> _Task requirements_:
1. In the article on the Common Office Environment, where have many organizations shifted management technologies as COVID-19 continues to impact them?
2. Reproduce a passage from the article on the Common Office Environment, beginning at the words "1. All data" and stopping after the words "(internal or external)".

Thu | Jan 13, 2022 | 3:47 AM PST

COE stands for Common Office Environment. For IT professionals and facility administrators, it is a term that governs the common features, technology, consumables, and security present in an office environment. This can include everything from desks, staplers, printers, cameras, paper, pens, computers, and software. The range of items will vary per company and vertical, but the term is very important as we continue to embark on digital transformations and work from home and work from anywhere initiatives.

When we consider that an office is not the only location to conduct work, we realize very quickly that our COE for desktops and monitors has changed. Many organizations have embraced laptops, notebooks, and tablets as the computing technology of choice to support a COE, but the security and operational software has seen a much more pronounced change. This is simply due to the ability to stay "nearly" always connected and that trusted work and workloads need to operate outside of the traditional office perimeter. That is, our primary security controls of firewalls, intrusion prevention, network segmentation, and wired network security are no longer the primary method to manage technology in a COE. Organizations must adapt their security controls to home networks and even public WiFi. So how does this affect the COE? Probably in ways that you are only now considering as permanent changes.

First, what is the best way to provide technology management for users in our new COE? As COVID-19 continues to impact organizations, many have shifted management technologies to the cloud to facilitate the always-on management of devices. This eliminates the need to utilize VPN for every remote employee, the redesign of security management solutions to make them available via a DMZ, or high-risk internet exposed services like remote access. The simple fact is that our new COE has embraced the cloud for device and identity management, and that gives our first step: management of any resource regardless of its location. A modern COE embraces the cloud and now leaves us with a second consideration: how to make it actually work?

For starters, consider the primary seven tenants of Zero Trust:

  1. All data sources and computing services are considered as "resources" regardless of location
  2. All communication is secured (internal or external)
  3. All access is provided "per-session" and is ephemeral in nature
  4. Access is provided based on a dynamic risk-based policy
  5. All devices should be in the most secure state possible. They should be continuously monitored for inappropriate behavior and actions
  6. Dynamic authentication and authorization are strictly enforced before granting access to any resource
  7. All activity and environment data, including logs, is collected as often as possible and used for dynamic policy and behavioral monitoring decisions

In our new COE, this translates into a few characteristics our new technology management model should facilitate:

  • We have a broad new category called resources; all technology is logically grouped underneath. This follows an ITIL and Asset Management approach by classifying hardware, software, applications, and other technology into appropriate logical groups that can be managed and measured for risk. This hierarchy is important since the risk to software impacts the device and therefore impacts any user operating the device. Risk calculations needed for other portions of Zero Trust honor this inheritance model.
  • Regardless of their location, all communications are always secured and encrypted. The model for communications and appropriate networks should always be in a high-security state and not change based on location or network.

> _Information shown_:
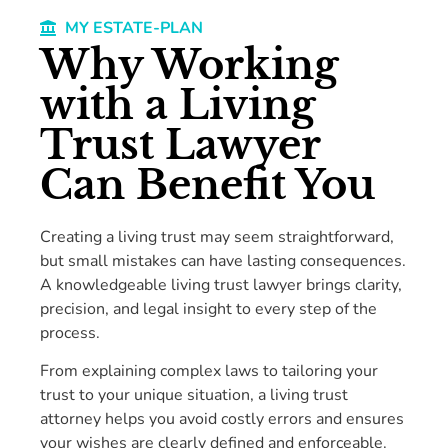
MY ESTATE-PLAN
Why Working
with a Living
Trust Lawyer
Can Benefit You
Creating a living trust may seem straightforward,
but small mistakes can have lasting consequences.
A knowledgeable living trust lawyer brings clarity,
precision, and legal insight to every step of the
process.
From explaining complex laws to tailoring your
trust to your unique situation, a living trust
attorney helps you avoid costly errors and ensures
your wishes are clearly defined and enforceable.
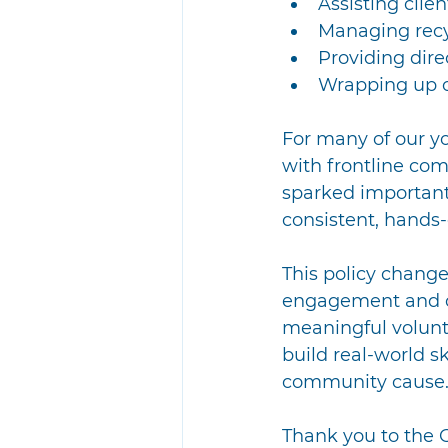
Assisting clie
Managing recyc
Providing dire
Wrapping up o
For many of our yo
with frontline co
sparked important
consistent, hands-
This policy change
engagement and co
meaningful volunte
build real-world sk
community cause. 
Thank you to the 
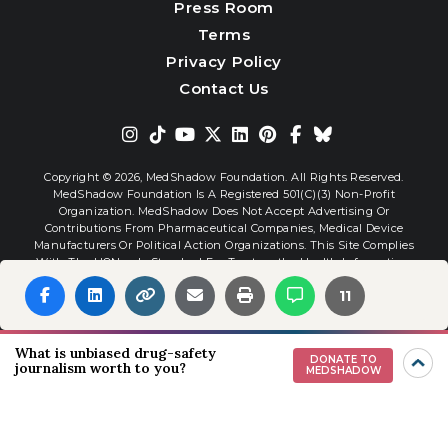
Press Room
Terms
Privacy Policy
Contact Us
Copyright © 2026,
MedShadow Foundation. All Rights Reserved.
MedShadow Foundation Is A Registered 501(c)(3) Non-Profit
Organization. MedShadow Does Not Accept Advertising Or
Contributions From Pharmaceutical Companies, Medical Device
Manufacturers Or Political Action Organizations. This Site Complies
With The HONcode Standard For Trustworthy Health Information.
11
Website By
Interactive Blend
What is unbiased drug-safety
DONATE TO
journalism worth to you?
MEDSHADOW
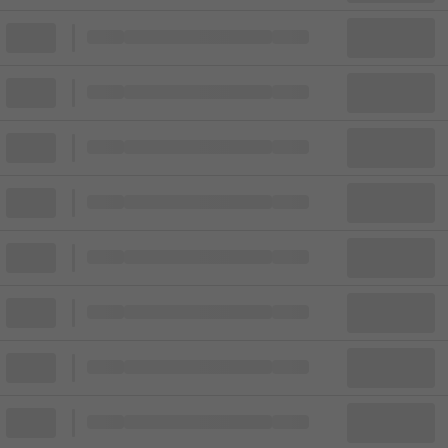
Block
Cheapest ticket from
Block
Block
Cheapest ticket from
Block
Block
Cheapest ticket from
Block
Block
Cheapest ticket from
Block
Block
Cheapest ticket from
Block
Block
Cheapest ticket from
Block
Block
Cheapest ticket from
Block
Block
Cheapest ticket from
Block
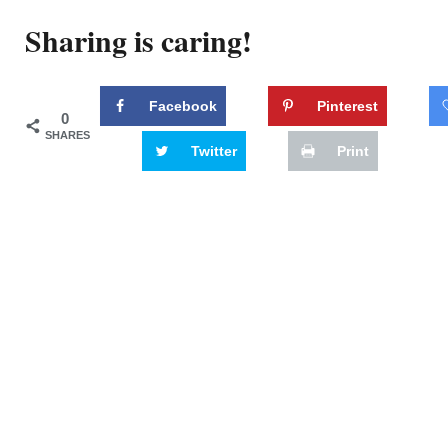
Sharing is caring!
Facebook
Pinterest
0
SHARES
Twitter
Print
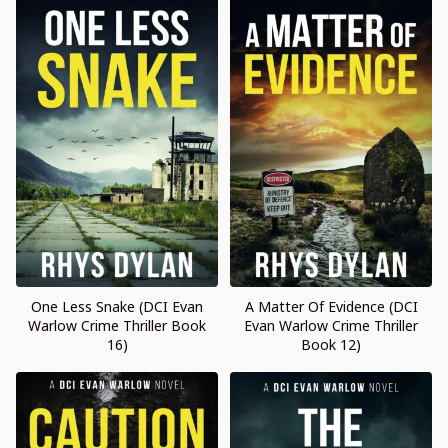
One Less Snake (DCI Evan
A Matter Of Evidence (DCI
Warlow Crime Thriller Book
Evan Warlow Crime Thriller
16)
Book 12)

--

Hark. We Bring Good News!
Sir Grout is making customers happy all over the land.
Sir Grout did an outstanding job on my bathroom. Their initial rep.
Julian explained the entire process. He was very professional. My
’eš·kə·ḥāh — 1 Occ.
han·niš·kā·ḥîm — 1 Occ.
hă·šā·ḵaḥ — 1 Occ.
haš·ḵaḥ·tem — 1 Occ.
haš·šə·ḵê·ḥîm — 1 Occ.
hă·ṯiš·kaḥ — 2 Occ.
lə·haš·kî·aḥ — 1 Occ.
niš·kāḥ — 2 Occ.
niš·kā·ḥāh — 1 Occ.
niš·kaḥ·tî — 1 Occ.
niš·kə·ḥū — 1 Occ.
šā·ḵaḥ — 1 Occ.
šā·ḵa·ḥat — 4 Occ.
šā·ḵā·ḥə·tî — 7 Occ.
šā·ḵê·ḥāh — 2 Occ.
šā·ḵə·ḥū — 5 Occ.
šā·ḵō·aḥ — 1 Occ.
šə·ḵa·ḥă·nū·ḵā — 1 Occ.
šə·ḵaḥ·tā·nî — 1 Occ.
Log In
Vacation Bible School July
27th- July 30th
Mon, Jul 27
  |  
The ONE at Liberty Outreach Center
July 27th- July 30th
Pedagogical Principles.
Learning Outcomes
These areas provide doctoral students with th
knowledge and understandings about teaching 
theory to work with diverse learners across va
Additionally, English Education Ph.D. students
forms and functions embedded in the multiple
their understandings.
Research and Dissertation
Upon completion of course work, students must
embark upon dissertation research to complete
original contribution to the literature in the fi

* * *

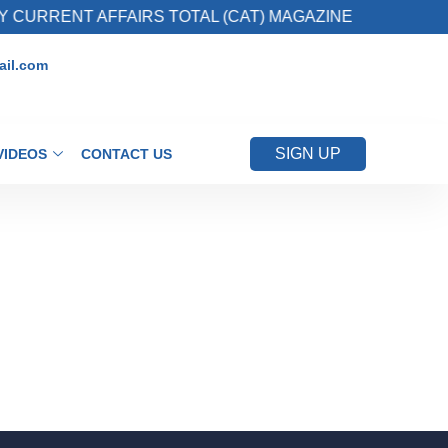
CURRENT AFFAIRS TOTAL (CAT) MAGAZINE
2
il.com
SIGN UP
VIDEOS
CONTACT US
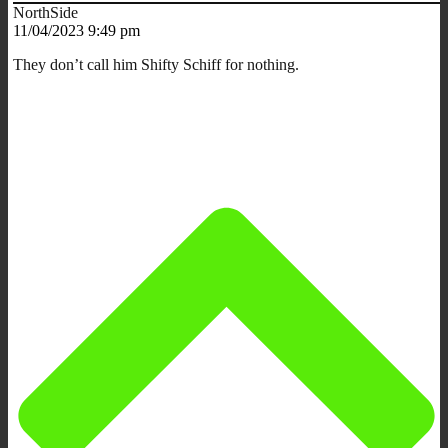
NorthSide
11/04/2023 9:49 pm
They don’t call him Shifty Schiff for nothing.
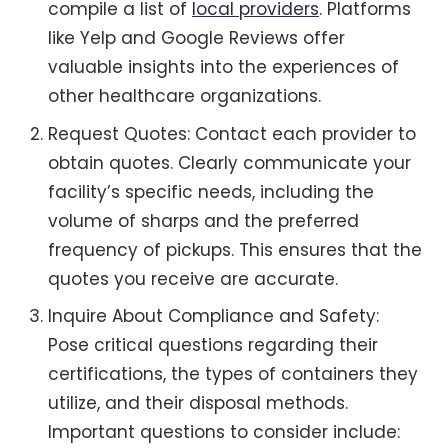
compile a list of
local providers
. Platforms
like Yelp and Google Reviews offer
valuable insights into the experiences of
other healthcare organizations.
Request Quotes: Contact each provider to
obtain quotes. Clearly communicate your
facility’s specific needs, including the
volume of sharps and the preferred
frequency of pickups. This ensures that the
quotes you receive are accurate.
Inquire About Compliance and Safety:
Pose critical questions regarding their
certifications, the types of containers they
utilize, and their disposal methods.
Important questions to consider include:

> _Results for each task_:
1. To the cloud.

2.
1. All data sources and computing services are considered as "resources" regardless of location
  2. All communication is secured (internal or external)